When John is part of a text chain that involves a group of people where some of them are - let’s call a spade a spade - unquestionably cooler than himself, they are often very good at not being the one to have an unanswered text. There are 6 of them on the chain and they are texting back and forth, gags upon gags, and John is usually the one who is ”yeah, and…” and then silence. If he smoked pot, he would definitely think about it for a while that he went one text too far, but he doesn’t smoke pot, so he only thinks about it briefly. It seems to happen every time! He is always the one who sends the last text in those back-and-forths. The cool move was to let that last joke go without having to say it.

John feels like he is kind of an open book. Nobody knows what his face means because his resting bitch face is always frowning in the same exact way. You wouldn’t look at him and necessarily know what is going on.

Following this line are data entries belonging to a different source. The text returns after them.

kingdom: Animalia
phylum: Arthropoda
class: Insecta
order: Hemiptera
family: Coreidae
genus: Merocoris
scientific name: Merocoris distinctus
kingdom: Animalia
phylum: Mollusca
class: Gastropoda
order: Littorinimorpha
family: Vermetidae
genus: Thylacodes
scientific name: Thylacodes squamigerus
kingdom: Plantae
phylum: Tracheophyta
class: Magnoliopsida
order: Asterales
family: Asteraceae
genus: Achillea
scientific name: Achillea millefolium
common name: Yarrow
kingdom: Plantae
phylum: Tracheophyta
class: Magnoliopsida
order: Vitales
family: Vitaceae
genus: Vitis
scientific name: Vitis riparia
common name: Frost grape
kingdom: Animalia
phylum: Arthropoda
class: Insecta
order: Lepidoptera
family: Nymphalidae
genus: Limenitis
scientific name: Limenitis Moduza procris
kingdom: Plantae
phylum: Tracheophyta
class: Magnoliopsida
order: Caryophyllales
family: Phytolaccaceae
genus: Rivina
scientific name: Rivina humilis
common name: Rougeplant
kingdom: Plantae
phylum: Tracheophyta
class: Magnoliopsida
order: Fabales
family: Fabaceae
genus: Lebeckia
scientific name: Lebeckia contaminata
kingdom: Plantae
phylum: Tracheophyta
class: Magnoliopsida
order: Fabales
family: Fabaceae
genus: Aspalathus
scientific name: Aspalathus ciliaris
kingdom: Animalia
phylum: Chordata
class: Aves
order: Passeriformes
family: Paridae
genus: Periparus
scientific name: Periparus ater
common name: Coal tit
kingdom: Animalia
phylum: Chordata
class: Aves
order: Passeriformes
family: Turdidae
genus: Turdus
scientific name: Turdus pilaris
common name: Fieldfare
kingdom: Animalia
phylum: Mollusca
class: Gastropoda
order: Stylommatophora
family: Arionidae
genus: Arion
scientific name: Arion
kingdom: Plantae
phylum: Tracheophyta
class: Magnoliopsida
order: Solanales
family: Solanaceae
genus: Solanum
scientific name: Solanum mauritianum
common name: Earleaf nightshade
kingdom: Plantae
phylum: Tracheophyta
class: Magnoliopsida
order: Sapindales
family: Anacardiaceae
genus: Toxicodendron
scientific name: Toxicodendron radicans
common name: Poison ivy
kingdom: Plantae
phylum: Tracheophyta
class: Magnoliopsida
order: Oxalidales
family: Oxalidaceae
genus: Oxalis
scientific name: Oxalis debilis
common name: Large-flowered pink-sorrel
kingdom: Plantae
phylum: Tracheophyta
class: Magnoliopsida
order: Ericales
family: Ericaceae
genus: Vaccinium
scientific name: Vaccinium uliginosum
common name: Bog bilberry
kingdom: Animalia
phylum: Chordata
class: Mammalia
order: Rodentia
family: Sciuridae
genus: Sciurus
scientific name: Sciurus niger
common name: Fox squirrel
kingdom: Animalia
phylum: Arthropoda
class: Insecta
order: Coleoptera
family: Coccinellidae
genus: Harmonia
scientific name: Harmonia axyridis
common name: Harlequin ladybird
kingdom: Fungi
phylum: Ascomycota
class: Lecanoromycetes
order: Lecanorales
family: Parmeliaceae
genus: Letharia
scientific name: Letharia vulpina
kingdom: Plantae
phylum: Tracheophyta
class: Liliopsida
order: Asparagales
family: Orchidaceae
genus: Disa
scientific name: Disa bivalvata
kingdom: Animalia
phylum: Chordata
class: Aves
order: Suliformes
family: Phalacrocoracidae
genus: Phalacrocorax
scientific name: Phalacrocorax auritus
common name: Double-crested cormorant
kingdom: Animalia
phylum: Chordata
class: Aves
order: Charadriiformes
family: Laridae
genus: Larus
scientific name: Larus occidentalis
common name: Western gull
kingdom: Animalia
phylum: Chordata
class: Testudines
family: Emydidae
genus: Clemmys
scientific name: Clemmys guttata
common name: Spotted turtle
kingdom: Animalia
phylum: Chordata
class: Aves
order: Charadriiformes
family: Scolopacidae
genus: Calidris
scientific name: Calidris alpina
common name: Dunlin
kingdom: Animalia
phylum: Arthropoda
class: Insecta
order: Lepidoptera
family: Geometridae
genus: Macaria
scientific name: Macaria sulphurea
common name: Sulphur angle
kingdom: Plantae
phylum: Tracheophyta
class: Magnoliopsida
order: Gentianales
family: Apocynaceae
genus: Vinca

John is still that clumsy nerd who doesn’t know how to get out. When people interact with him, he hears all the time that he is intimidating. He thinks about himself that he is always game and fun and always ready to get on the first pony to ride into the forest. The idea he would be intimidating or that people would think he was a grump just by looking at him is always a surprise, so he must be signaling something that is probably a residual from spending a lot of time walking around the city alone. You get a little bit of ”Don’t fuck with me!” John needed it enough that he developed it and then kept it, but it doesn’t serve him. He doesn’t need to communicate that now, like ”Hey people who came to my tweet-up! Don’t fuck with me!” - ”No, they came to your tweet-up! They are precisely here to fuck with you!”